══ Recorded data ══

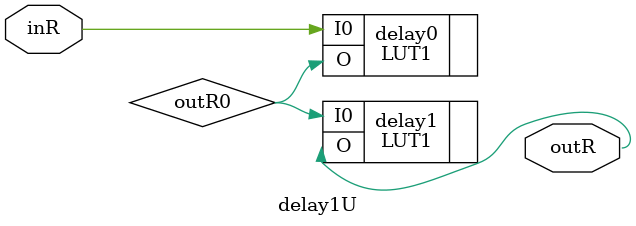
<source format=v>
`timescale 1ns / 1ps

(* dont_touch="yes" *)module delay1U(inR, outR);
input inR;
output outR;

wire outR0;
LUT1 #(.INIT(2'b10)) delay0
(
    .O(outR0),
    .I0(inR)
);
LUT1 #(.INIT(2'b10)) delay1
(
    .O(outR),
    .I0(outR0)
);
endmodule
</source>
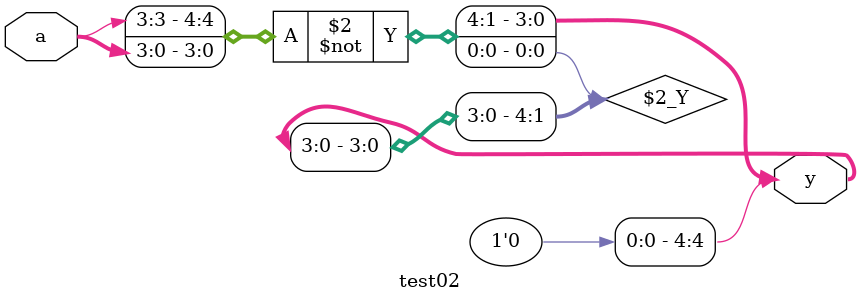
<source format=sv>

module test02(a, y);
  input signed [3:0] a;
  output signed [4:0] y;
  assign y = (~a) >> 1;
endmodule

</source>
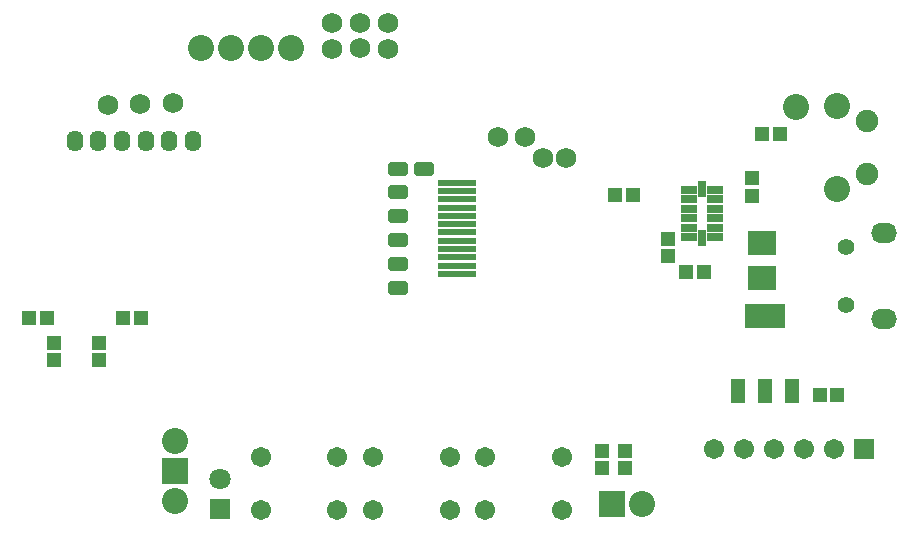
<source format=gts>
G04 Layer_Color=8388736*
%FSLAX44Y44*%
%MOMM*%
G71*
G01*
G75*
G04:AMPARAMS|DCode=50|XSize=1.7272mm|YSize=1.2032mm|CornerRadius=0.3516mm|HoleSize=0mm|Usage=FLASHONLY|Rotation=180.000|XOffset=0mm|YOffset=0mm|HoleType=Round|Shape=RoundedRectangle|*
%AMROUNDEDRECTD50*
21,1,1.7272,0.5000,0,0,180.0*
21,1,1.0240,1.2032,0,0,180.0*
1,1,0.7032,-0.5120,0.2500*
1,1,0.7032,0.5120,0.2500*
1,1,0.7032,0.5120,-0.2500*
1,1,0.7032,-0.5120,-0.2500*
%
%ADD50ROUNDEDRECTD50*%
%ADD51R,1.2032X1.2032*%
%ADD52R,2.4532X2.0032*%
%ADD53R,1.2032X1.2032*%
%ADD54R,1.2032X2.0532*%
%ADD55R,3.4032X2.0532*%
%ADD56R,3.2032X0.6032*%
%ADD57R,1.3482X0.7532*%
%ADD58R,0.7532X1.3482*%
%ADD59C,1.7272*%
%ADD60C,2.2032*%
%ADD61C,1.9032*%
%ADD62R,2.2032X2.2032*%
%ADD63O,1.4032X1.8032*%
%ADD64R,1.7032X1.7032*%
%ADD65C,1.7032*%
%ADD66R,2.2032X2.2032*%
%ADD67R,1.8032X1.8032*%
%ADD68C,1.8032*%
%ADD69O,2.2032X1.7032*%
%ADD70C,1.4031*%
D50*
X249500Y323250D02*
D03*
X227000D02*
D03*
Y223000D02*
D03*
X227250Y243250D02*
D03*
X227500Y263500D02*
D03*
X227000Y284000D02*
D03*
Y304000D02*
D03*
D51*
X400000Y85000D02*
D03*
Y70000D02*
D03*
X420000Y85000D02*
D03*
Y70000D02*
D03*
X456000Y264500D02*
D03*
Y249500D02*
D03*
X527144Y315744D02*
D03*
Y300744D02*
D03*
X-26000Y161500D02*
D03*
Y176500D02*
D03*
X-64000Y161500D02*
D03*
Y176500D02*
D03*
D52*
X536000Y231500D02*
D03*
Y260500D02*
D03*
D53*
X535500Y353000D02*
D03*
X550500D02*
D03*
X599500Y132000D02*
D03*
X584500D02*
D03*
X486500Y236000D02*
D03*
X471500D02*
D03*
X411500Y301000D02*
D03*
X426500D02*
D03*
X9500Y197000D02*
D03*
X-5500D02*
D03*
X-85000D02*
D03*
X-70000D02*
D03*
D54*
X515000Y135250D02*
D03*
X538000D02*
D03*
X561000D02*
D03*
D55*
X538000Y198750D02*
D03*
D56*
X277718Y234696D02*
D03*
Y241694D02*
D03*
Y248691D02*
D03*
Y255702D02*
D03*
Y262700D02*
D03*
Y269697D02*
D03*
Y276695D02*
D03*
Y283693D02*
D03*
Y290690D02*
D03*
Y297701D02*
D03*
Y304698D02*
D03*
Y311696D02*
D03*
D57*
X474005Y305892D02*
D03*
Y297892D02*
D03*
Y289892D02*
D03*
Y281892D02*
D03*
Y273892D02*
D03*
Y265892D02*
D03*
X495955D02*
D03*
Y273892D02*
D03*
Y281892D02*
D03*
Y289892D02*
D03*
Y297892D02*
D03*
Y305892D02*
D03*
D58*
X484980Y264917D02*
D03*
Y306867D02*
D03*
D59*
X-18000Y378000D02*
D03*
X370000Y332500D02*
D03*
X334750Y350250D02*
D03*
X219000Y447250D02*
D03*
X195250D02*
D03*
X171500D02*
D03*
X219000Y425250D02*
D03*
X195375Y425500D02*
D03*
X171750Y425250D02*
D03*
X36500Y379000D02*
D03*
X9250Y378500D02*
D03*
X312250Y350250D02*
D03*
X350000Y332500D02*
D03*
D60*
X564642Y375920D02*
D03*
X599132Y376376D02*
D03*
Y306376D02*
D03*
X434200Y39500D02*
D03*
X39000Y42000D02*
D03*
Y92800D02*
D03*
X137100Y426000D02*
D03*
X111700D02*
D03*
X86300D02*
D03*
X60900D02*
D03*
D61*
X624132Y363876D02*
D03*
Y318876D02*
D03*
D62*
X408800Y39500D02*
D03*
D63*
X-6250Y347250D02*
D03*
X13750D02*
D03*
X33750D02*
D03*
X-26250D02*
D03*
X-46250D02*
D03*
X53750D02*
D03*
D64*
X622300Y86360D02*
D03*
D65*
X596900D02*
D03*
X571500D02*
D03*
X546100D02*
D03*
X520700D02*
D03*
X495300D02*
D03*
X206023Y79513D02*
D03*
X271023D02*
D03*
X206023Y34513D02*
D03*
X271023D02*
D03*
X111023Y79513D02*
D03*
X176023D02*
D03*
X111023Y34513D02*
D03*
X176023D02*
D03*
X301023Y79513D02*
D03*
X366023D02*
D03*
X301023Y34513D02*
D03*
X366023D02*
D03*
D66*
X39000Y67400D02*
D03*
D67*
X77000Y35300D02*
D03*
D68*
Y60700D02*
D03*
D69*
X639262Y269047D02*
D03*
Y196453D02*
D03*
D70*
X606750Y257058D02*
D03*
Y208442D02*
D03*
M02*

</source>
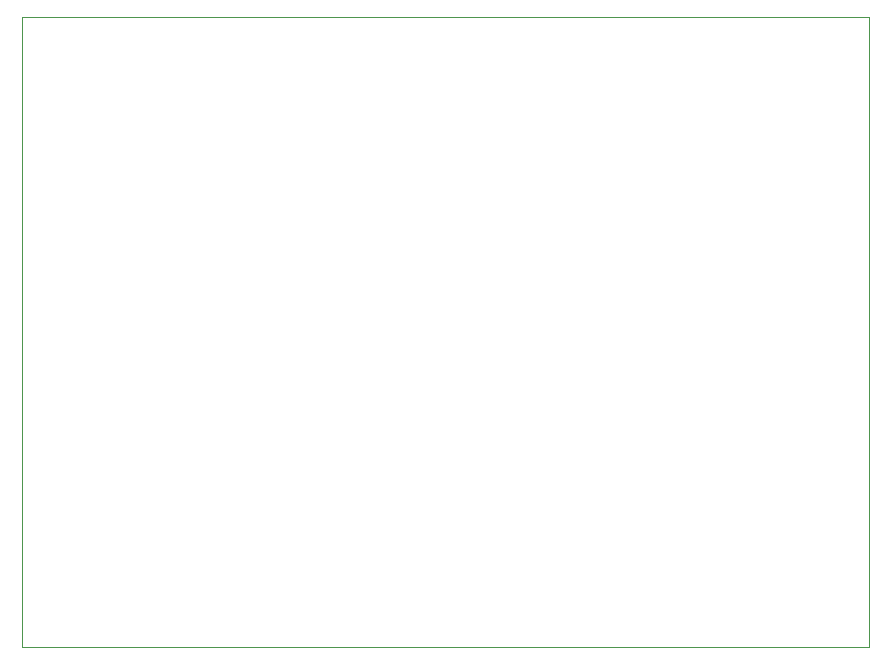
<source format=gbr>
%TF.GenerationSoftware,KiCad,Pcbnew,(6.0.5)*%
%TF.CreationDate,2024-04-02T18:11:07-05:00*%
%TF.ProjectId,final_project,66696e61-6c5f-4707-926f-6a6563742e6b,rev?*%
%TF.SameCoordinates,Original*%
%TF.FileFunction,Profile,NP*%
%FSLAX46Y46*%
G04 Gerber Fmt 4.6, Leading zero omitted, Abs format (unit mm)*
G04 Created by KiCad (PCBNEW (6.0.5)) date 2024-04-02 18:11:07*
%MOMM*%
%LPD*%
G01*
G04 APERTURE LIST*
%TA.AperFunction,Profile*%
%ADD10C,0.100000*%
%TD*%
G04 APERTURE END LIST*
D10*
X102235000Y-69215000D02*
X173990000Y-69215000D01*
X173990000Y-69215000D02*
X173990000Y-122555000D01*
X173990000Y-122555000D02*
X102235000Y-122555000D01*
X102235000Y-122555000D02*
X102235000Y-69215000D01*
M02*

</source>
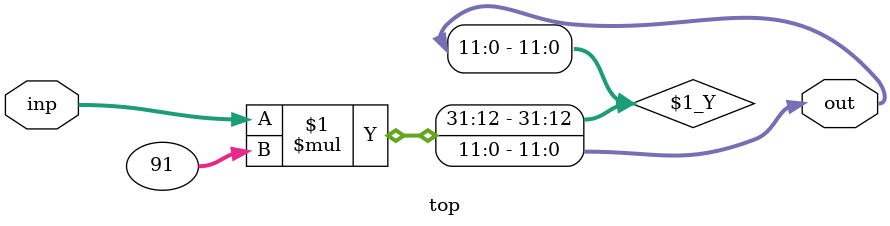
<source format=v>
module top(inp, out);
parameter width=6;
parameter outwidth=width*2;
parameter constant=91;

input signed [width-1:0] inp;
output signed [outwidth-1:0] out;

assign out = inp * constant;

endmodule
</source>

═══

# What the task asks
Filter the records above and copy every line that contains the word "input".

# Response for this exercise
input inR;
  input signed [3:0] a;
input signed [width-1:0] inp;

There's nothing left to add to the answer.